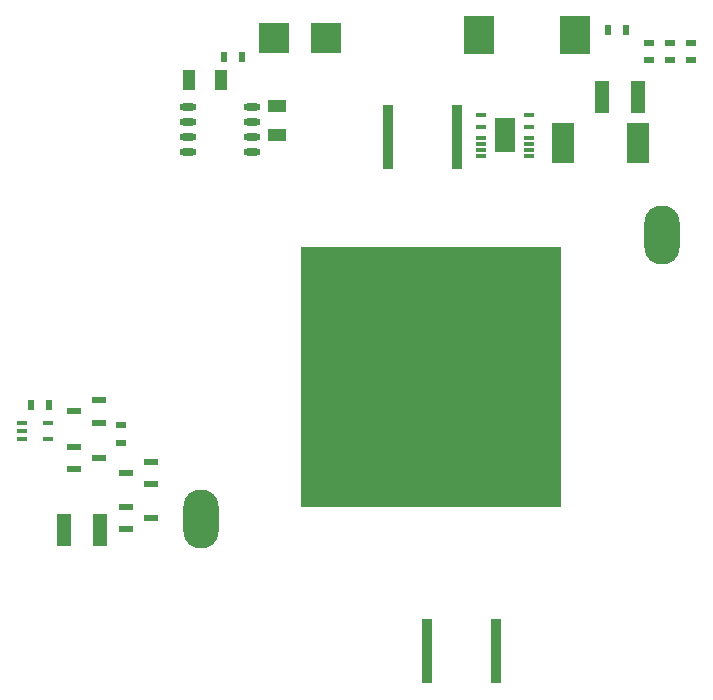
<source format=gtp>
%FSLAX24Y24*%
%MOIN*%
G70*
G01*
G75*
G04 Layer_Color=8421504*
%ADD10C,0.0150*%
%ADD11R,0.0591X0.0394*%
%ADD12O,0.0571X0.0236*%
%ADD13R,0.0197X0.0354*%
%ADD14R,0.0354X0.0197*%
%ADD15R,0.0374X0.2126*%
%ADD16R,0.0492X0.1102*%
%ADD17R,0.0768X0.1378*%
%ADD18R,0.0354X0.0118*%
%ADD19R,0.0650X0.1122*%
%ADD20R,0.0984X0.1260*%
%ADD21R,0.0512X0.0236*%
%ADD22R,0.0354X0.0157*%
%ADD23O,0.1181X0.1969*%
%ADD24R,0.8661X0.8661*%
%ADD25R,0.0433X0.0669*%
%ADD26R,0.1000X0.1000*%
%ADD27C,0.0100*%
%ADD28C,0.0300*%
%ADD29C,0.0200*%
%ADD30O,0.0669X0.1102*%
%ADD31R,0.0866X0.0866*%
%ADD32C,0.0400*%
%ADD33C,0.0217*%
%ADD34C,0.1575*%
%ADD35R,0.1250X0.0449*%
%ADD36R,0.1000X0.0500*%
%ADD37C,0.0098*%
%ADD38C,0.0236*%
%ADD39C,0.0079*%
%ADD40C,0.0039*%
%ADD41C,0.0050*%
D11*
X-5150Y9022D02*
D03*
Y8078D02*
D03*
D12*
X-8123Y9000D02*
D03*
Y8500D02*
D03*
Y8000D02*
D03*
Y7500D02*
D03*
X-5977Y9000D02*
D03*
Y8500D02*
D03*
Y8000D02*
D03*
Y7500D02*
D03*
D13*
X-6895Y10650D02*
D03*
X-6305D02*
D03*
X5905Y11550D02*
D03*
X6495D02*
D03*
X-12755Y-950D02*
D03*
X-13345D02*
D03*
D14*
X8650Y11145D02*
D03*
Y10555D02*
D03*
X7950Y11145D02*
D03*
Y10555D02*
D03*
X7250Y11145D02*
D03*
Y10555D02*
D03*
X-10350Y-1605D02*
D03*
Y-2195D02*
D03*
D15*
X2152Y-9150D02*
D03*
X-152D02*
D03*
X-1452Y8000D02*
D03*
X852D02*
D03*
D16*
X6900Y9340D02*
D03*
X5700D02*
D03*
X-12250Y-5090D02*
D03*
X-11050D02*
D03*
D17*
X6900Y7800D02*
D03*
X4400D02*
D03*
D18*
X1643Y8739D02*
D03*
Y8345D02*
D03*
Y7952D02*
D03*
Y7755D02*
D03*
Y7558D02*
D03*
Y7361D02*
D03*
X3257Y8739D02*
D03*
Y8345D02*
D03*
Y7952D02*
D03*
Y7755D02*
D03*
Y7558D02*
D03*
Y7361D02*
D03*
D19*
X2450Y8050D02*
D03*
D20*
X1606Y11400D02*
D03*
X4794D02*
D03*
D21*
X-11087Y-1524D02*
D03*
Y-776D02*
D03*
X-11913Y-1150D02*
D03*
Y-2326D02*
D03*
Y-3074D02*
D03*
X-11087Y-2700D02*
D03*
X-10163Y-4326D02*
D03*
Y-5074D02*
D03*
X-9337Y-4700D02*
D03*
Y-3574D02*
D03*
Y-2826D02*
D03*
X-10163Y-3200D02*
D03*
D22*
X-12767Y-1544D02*
D03*
Y-2056D02*
D03*
X-13633D02*
D03*
Y-1800D02*
D03*
Y-1544D02*
D03*
D23*
X7677Y4724D02*
D03*
X-7677Y-4724D02*
D03*
D24*
X0Y0D02*
D03*
D25*
X-7018Y9900D02*
D03*
X-8081D02*
D03*
D26*
X-3500Y11300D02*
D03*
X-5250D02*
D03*
M02*

</source>
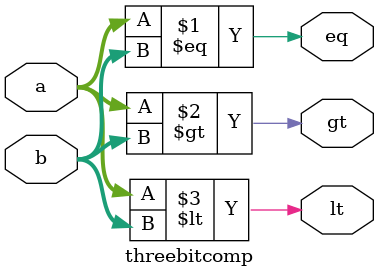
<source format=v>
module threebitcomp (a,b,eq,gt,lt);
    input [2:0] a;
    input [2:0] b;
    output wire eq;  // Equality
    output wire gt;  // Greater than
    output wire lt;   // Less than


    assign eq = (a == b);
    assign gt = (a > b);
    assign lt = (a < b);

endmodule

</source>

§ §

**WORK TASK**.
For each line above that holds the string "wire", provide a copy of that line.

**PROBLEM SOLUTION**.
    output wire eq;  // Equality
    output wire gt;  // Greater than
    output wire lt;   // Less than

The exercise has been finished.